The Way Google’s AI Research System is Revolutionizing Tropical Cyclone Prediction with Rapid Pace
As Developing Cyclone Melissa swirled south of Haiti, meteorologist Philippe Papin felt certain it was about to grow into a monster hurricane.
As the lead forecaster on duty, he predicted that in a single day the weather system would become a category 4 hurricane and begin a turn in the direction of the Jamaican shoreline. Not a single expert had previously made this confident forecast for quick intensification.
But, Papin had an ace up his sleeve: AI technology in the form of Google’s new DeepMind hurricane model – released for the initial occasion in June. True to the forecast, Melissa evolved into a storm of remarkable power that ravaged Jamaica.
Growing Reliance on Artificial Intelligence Predictions
Meteorologists are heavily relying upon the AI system. During 25 October, Papin explained in his official briefing that the AI tool was a key factor for his certainty: “Roughly 40/50 Google DeepMind simulation runs show Melissa becoming a Category 5 storm. While I am unprepared to forecast that intensity at this time due to track uncertainty, that remains a possibility.
“There is a high probability that a period of quick strengthening will occur as the storm drifts over exceptionally hot sea temperatures which represent the most extreme marine thermal energy in the entire Atlantic basin.”
Outperforming Traditional Systems
Google DeepMind is the first artificial intelligence system focused on tropical cyclones, and now the first to beat traditional weather forecasters at their own game. Across all 13 Atlantic storms this season, the AI is top-performing – surpassing human forecasters on track predictions.

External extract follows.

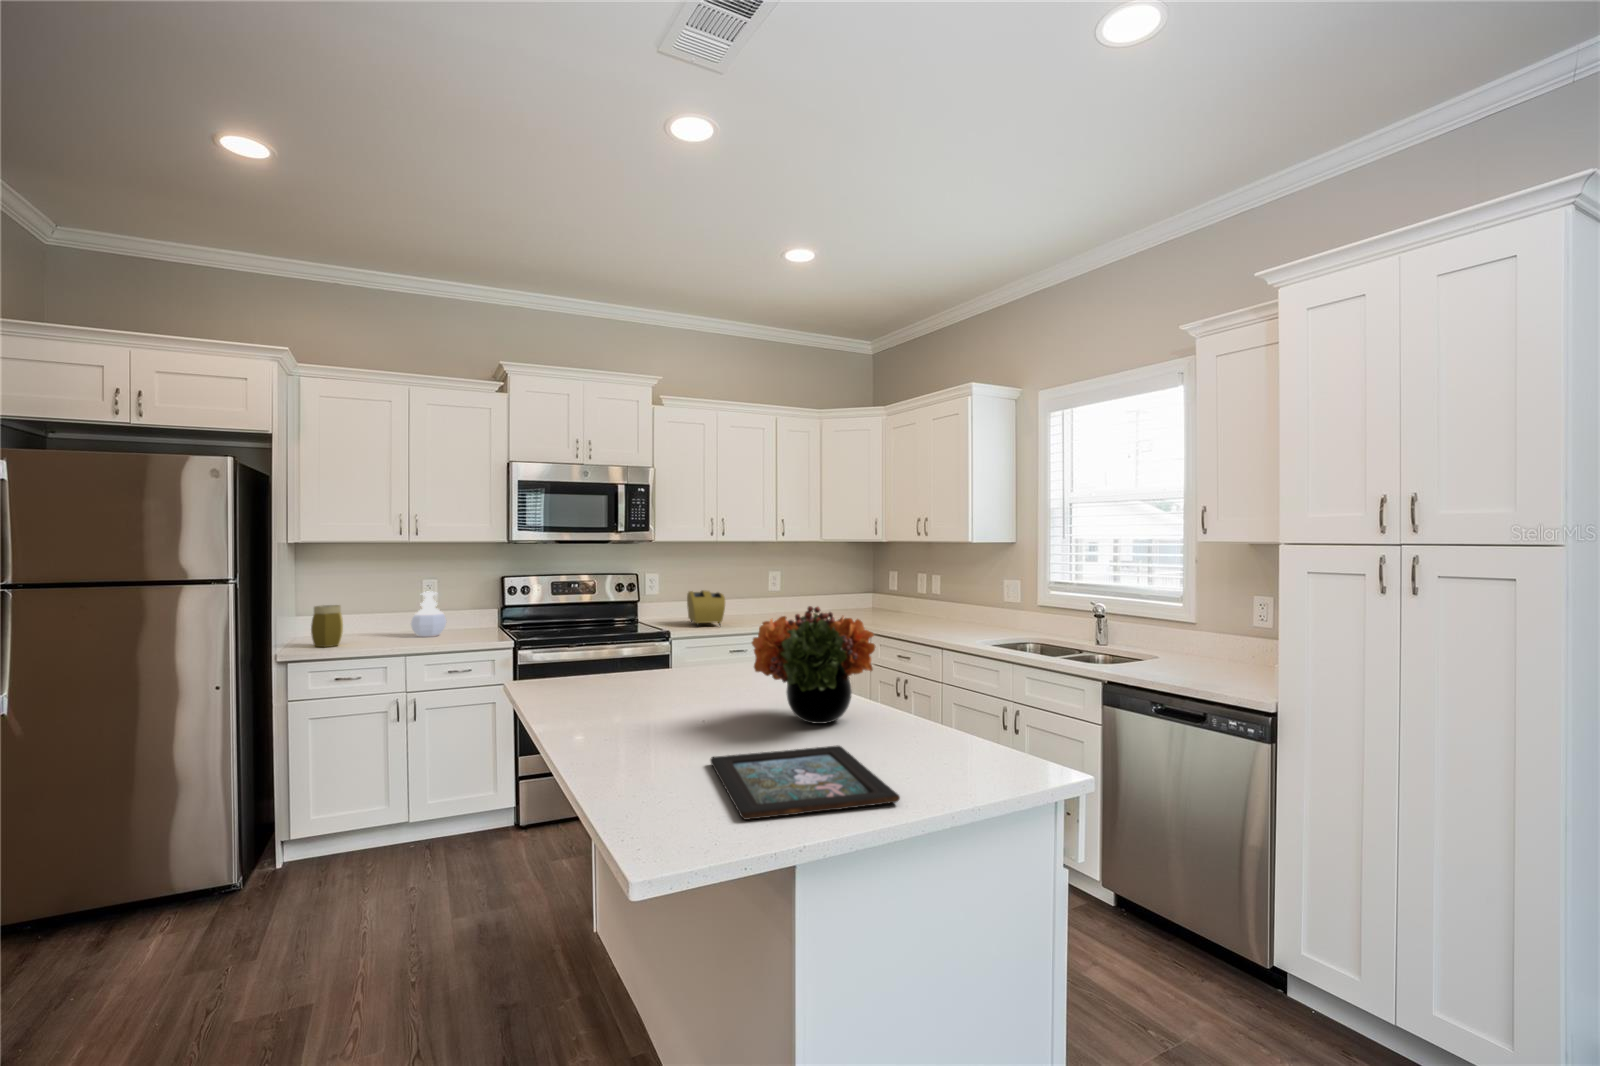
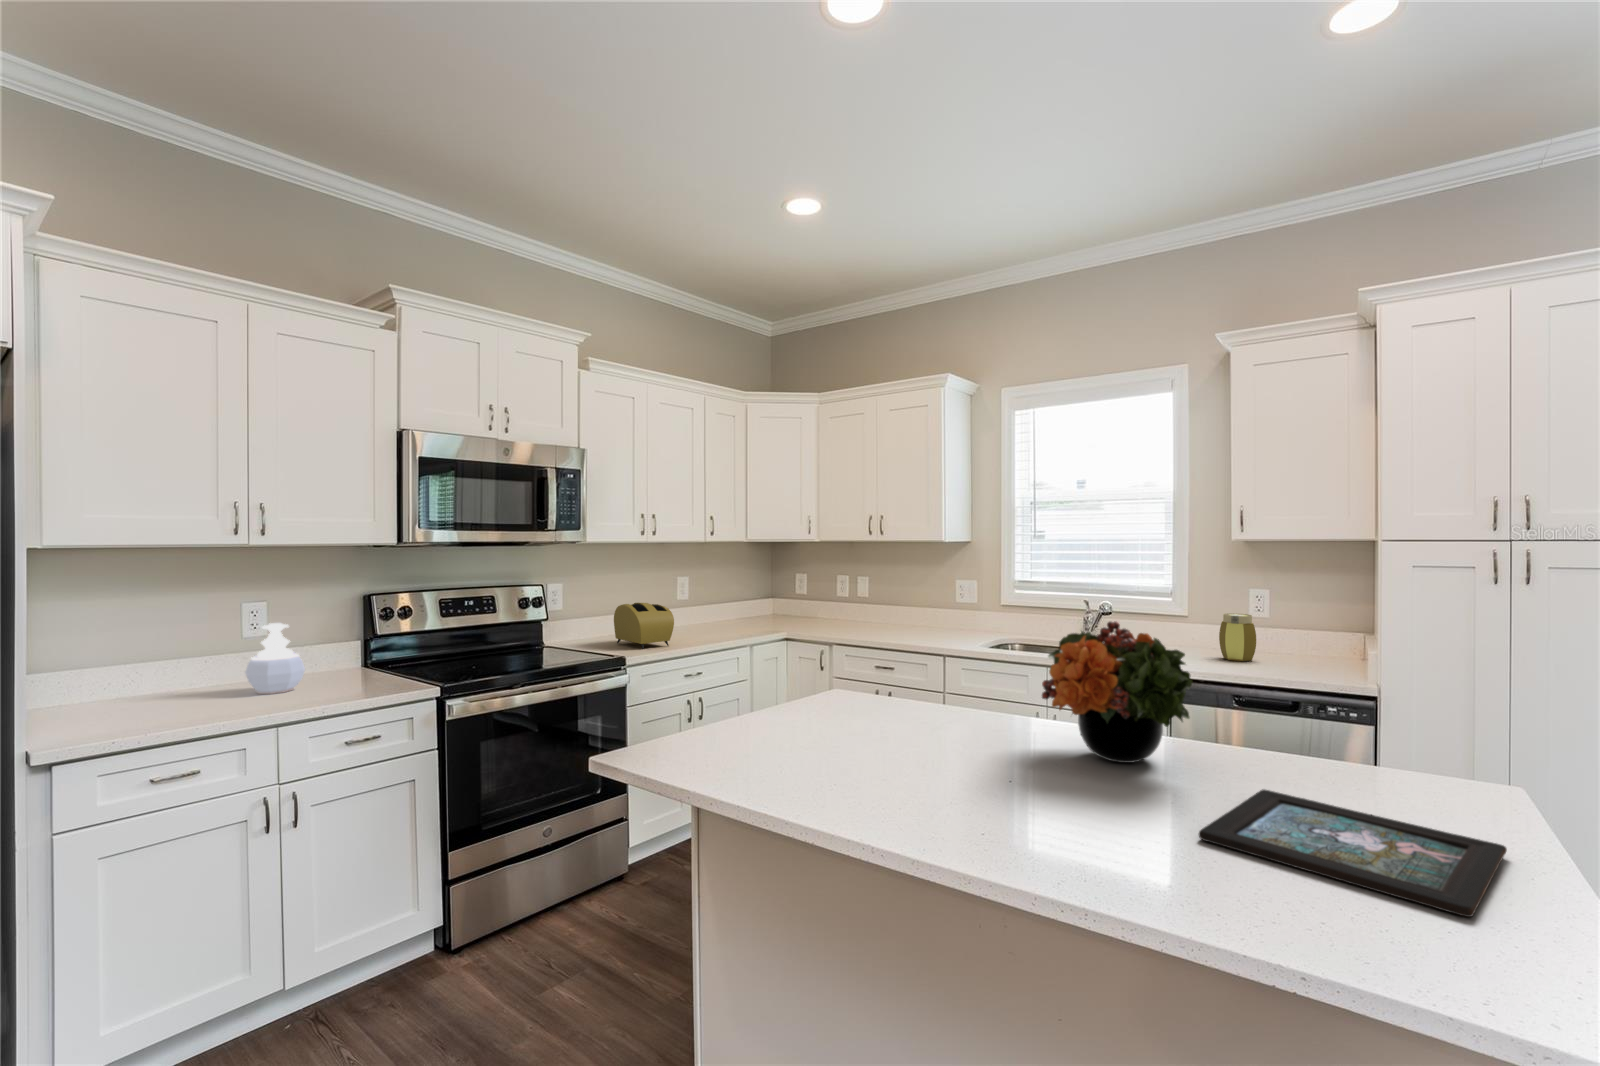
jar: present [311,605,343,647] -> present [1219,613,1256,661]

Melissa ultimately struck in Jamaica at category 5 intensity, one of the strongest coastal impacts ever documented in nearly two centuries of data collection across the Atlantic basin. Papin’s bold forecast probably provided residents additional preparation time to prepare for the catastrophe, possibly saving people and assets.
The Way The System Works
The AI system works by spotting patterns that conventional lengthy scientific weather models may overlook.

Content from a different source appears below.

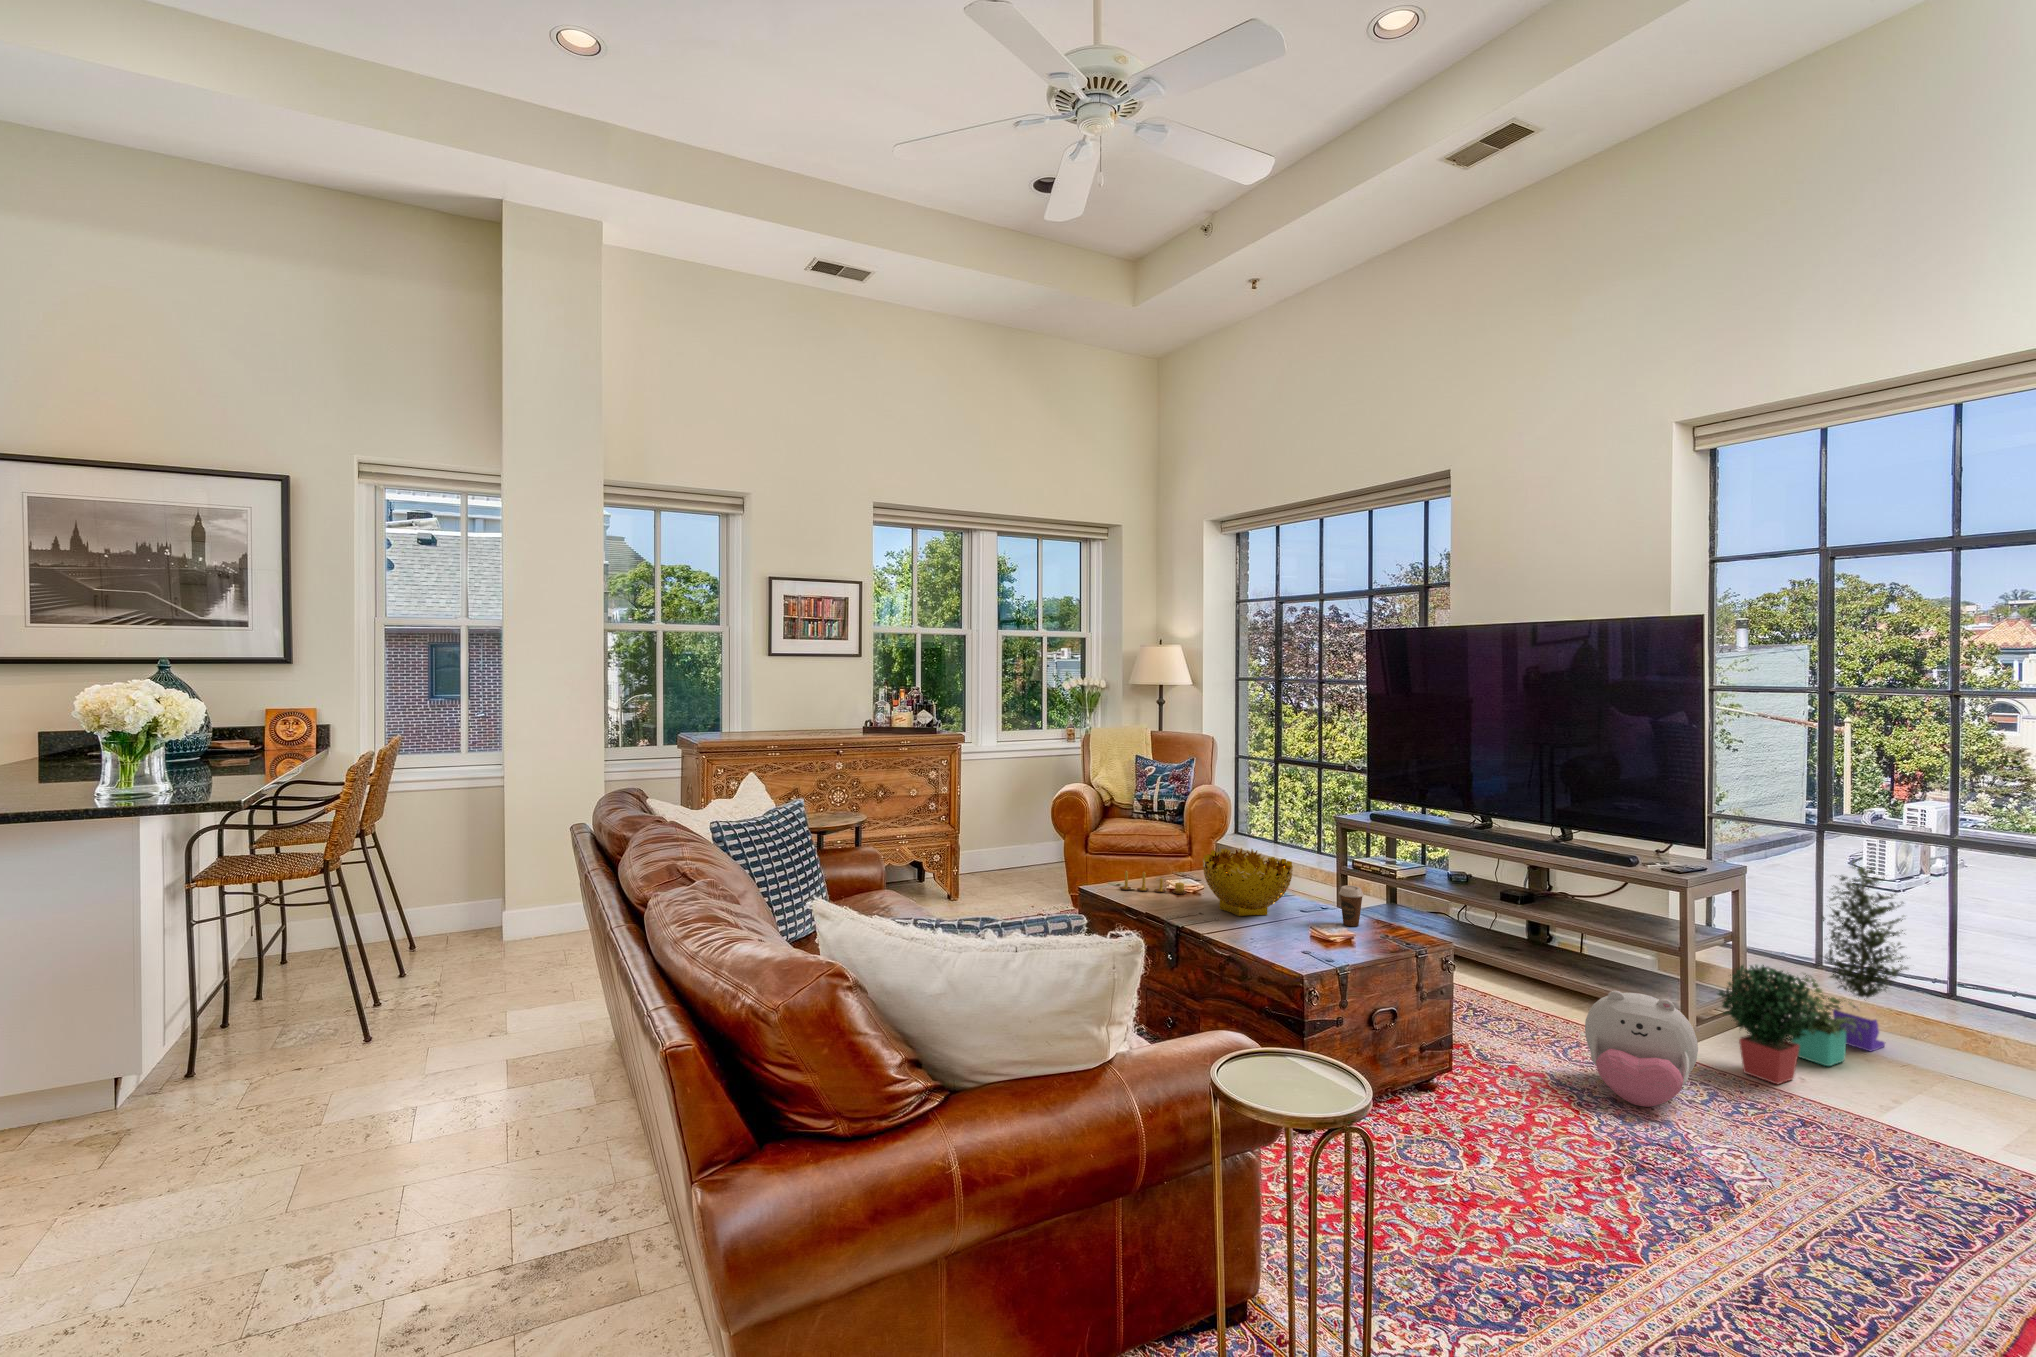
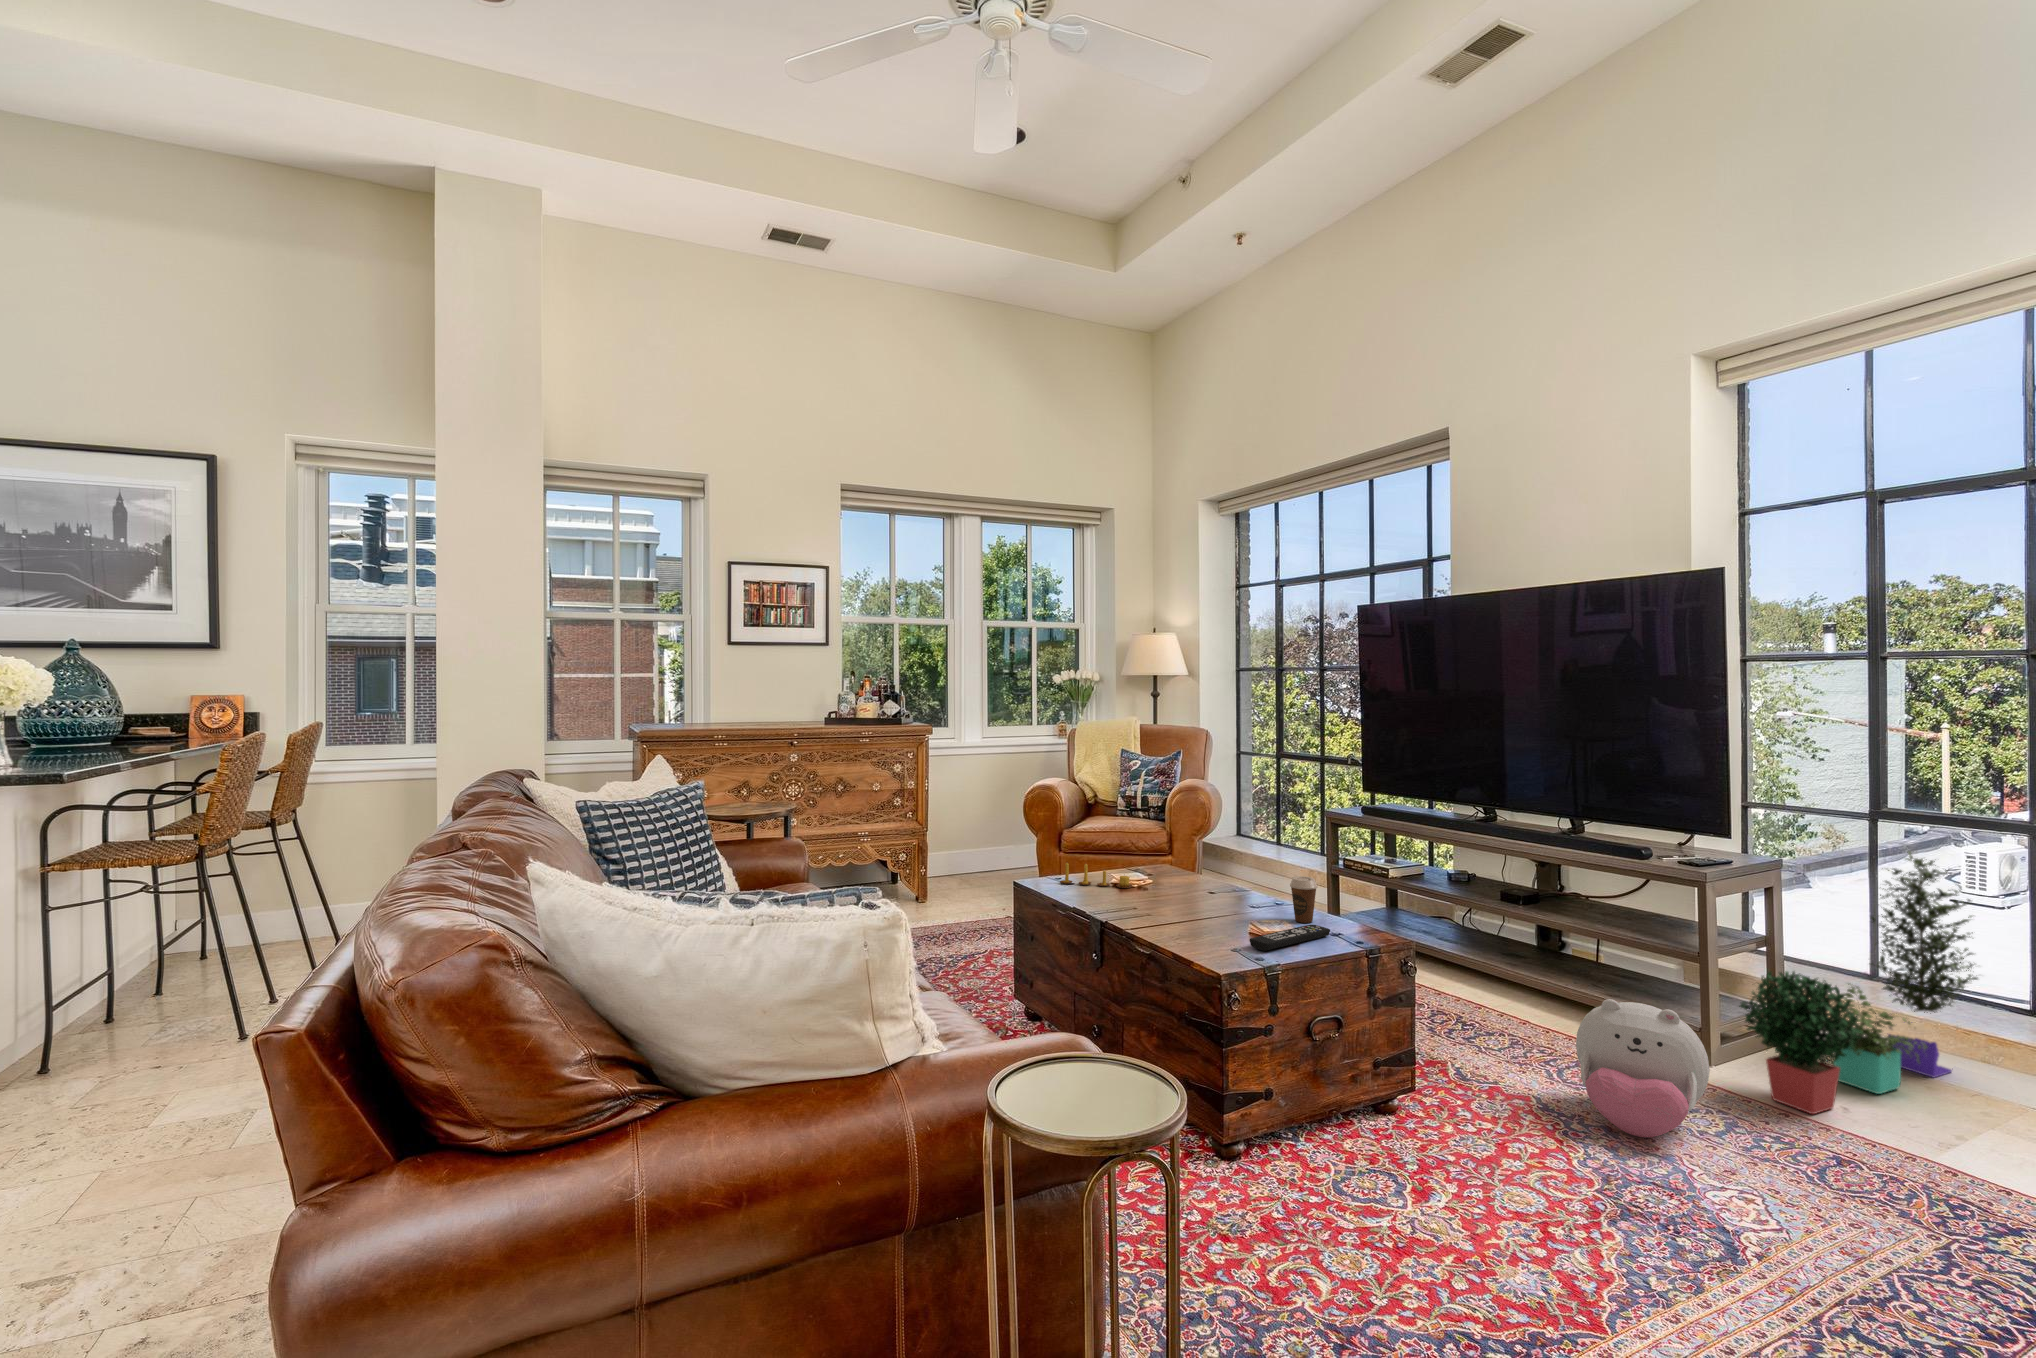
decorative bowl: present [1203,848,1293,916] -> none [1142,836,1241,911]
remote control: none [1314,928,1379,953] -> present [1250,925,1330,950]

“They do it much more quickly than their physics-based cousins, and the computing power is more affordable and time consuming,” stated Michael Lowry, a ex meteorologist.
“What this hurricane season has proven in quick time is that the recent artificial intelligence systems are on par with and, in some cases, superior than the less rapid physics-based forecasting tools we’ve relied upon,” Lowry said.
Clarifying Machine Learning
It’s important to note, Google DeepMind is an example of AI training – a technique that has been employed in data-heavy sciences like weather science for a long time – and is not creative artificial intelligence like ChatGPT.
Machine learning takes large datasets and extracts trends from them in a such a way that its model only requires minutes to come up with an result, and can do so on a standard PC – in strong contrast to the primary systems that authorities have utilized for decades that can require many hours to process and require some of the biggest supercomputers in the world.
Expert Responses and Future Developments
Still, the reality that Google’s model could exceed previous gold-standard traditional systems so quickly is truly remarkable to weather scientists who have spent their careers trying to forecast the most intense weather systems.
“It’s astonishing,” commented James Franklin, a former forecaster. “The sample is sufficient that it’s evident this is not a case of chance.”
He said that while the AI is outperforming all other models on forecasting the future path of storms globally this year, similar to other systems it occasionally gets high-end intensity forecasts inaccurate. It struggled with Hurricane Erin earlier this year, as it was similarly experiencing quick strengthening to maximum intensity above the Caribbean.
During the next break, Franklin said he plans to discuss with Google about how it can enhance the DeepMind output more useful for forecasters by providing extra under-the-hood data they can use to assess the reasons it is coming up with its conclusions.
“A key concern that troubles me is that while these predictions seem to be highly accurate, the output of the model is essentially a black box,” said Franklin.
Wider Industry Trends
There has never been a private, for-profit company that has produced a top-level forecasting system which allows researchers a view of its methods – in contrast to most systems which are provided free to the public in their entirety by the authorities that created and operate them.
Google is not the only one in starting to use artificial intelligence to solve difficult meteorological problems. The US and European governments also have their own artificial intelligence systems in the works – which have demonstrated better performance over previous traditional systems.
Future developments in AI weather forecasts seem to be new firms tackling previously tough-to-solve problems such as sub-seasonal outlooks and better advance warnings of tornado outbreaks and sudden deluges – and they have secured US government funding to do so. One company, WindBorne Systems, is also deploying its proprietary atmospheric sensors to fill the gaps in the US weather-observing network.